_WORK REQUEST_
Duplicate, word for word, the passage below on replacing strings in files with perl -pi.

Top of DOCUMENT PASSAGE

Now for replacement, that's the same, perl -pi can take more than one argument:

 find . -name '*.txt' -type f -exec perl -pi -e s/foo/bar/g {} +

Now that would rewrite the files regardless of whether they contain foo or not. Instead, you may want (assuming GNU grep and xargs or compatible):

 find . -name '*.txt' -type f -exec grep -l --null foo {} + |
   xargs -r0 perl -pi -e s/foo/bar/g

Or:

 grep -lr --null --include='*.txt' foo . |
   xargs -r0 perl -pi -e s/foo/bar/g

So only the files that contain foo be rewritten.


BTW, --include=*.txt (--include being another GNU extension) is a shell glob, so should be quoted. For instance, if there was a file called --include=foo.txt in the current directory, the shell would expand --include=*.txt to that before calling grep. And if not, with many shells, you'd get an error about the glob failing to match any file.

Bottom of DOCUMENT PASSAGE
Top of RECORDS PROVIDED

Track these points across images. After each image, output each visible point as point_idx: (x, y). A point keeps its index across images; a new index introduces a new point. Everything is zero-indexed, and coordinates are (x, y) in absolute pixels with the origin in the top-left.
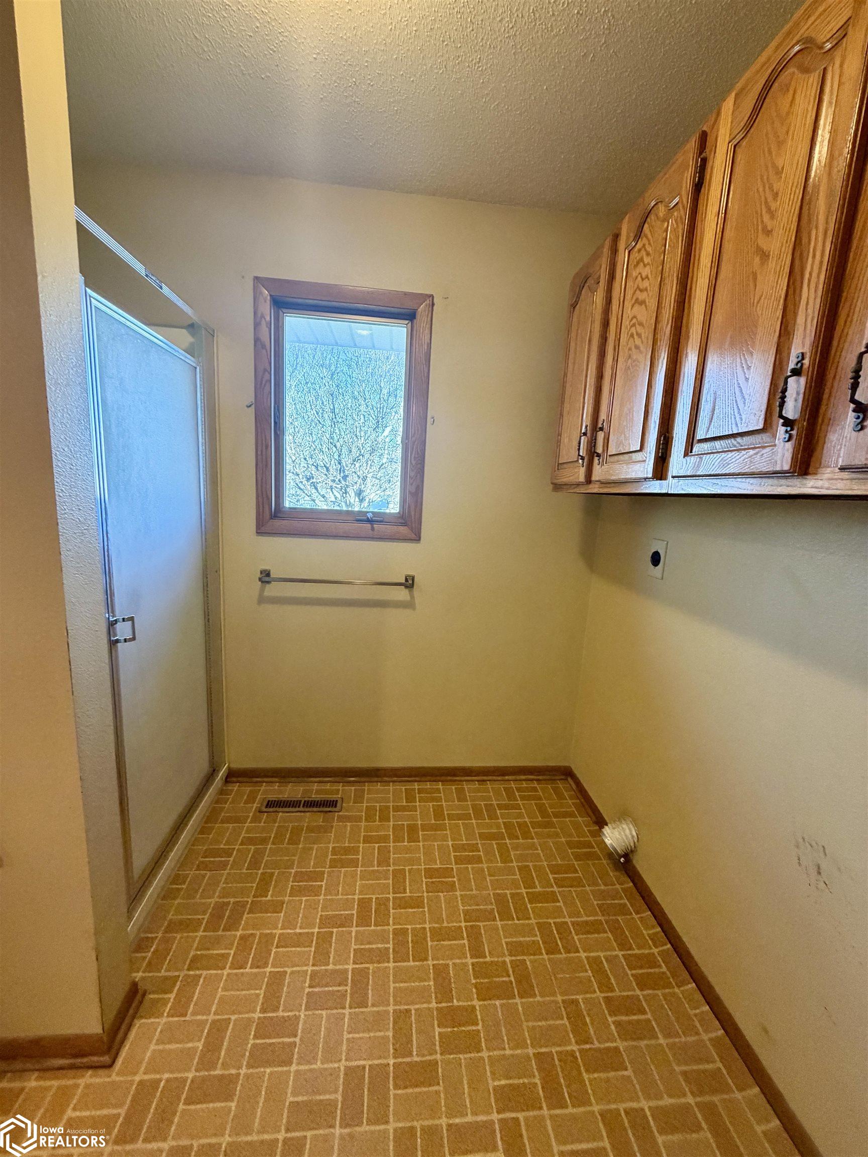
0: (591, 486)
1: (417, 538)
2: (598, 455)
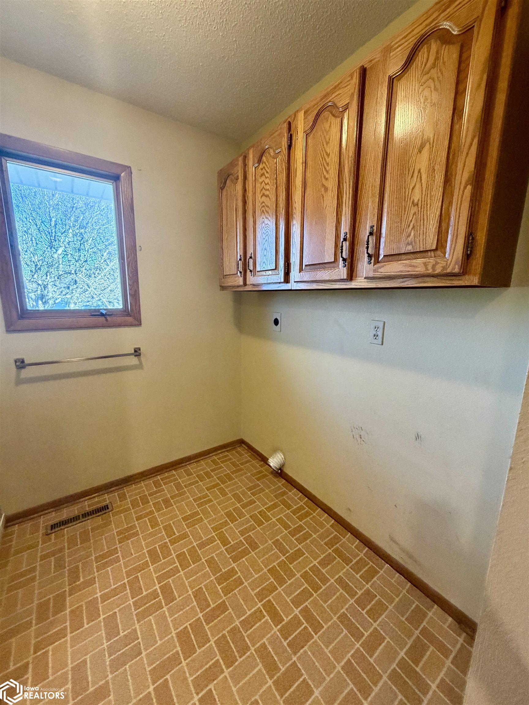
0: (246, 287)
1: (140, 324)
2: (251, 271)
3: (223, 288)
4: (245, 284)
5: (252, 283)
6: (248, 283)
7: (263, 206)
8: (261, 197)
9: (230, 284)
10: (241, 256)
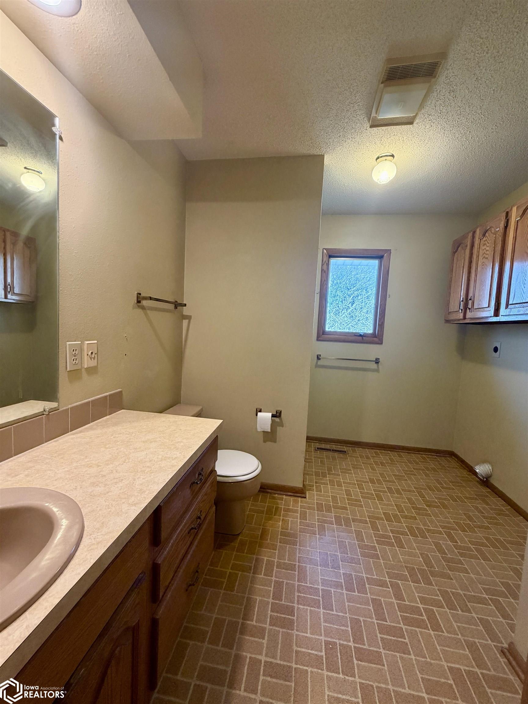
0: (466, 320)
1: (381, 343)
2: (469, 309)
3: (447, 321)
4: (465, 318)
5: (469, 317)
6: (467, 317)
7: (483, 265)
8: (483, 259)
9: (452, 318)
10: (463, 298)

Bottom of RECORDS PROVIDED

_PROBLEM SOLUTION_
Now for replacement, that's the same, perl -pi can take more than one argument:

 find . -name '*.txt' -type f -exec perl -pi -e s/foo/bar/g {} +

Now that would rewrite the files regardless of whether they contain foo or not. Instead, you may want (assuming GNU grep and xargs or compatible):

 find . -name '*.txt' -type f -exec grep -l --null foo {} + |
   xargs -r0 perl -pi -e s/foo/bar/g

Or:

 grep -lr --null --include='*.txt' foo . |
   xargs -r0 perl -pi -e s/foo/bar/g

So only the files that contain foo be rewritten.


BTW, --include=*.txt (--include being another GNU extension) is a shell glob, so should be quoted. For instance, if there was a file called --include=foo.txt in the current directory, the shell would expand --include=*.txt to that before calling grep. And if not, with many shells, you'd get an error about the glob failing to match any file.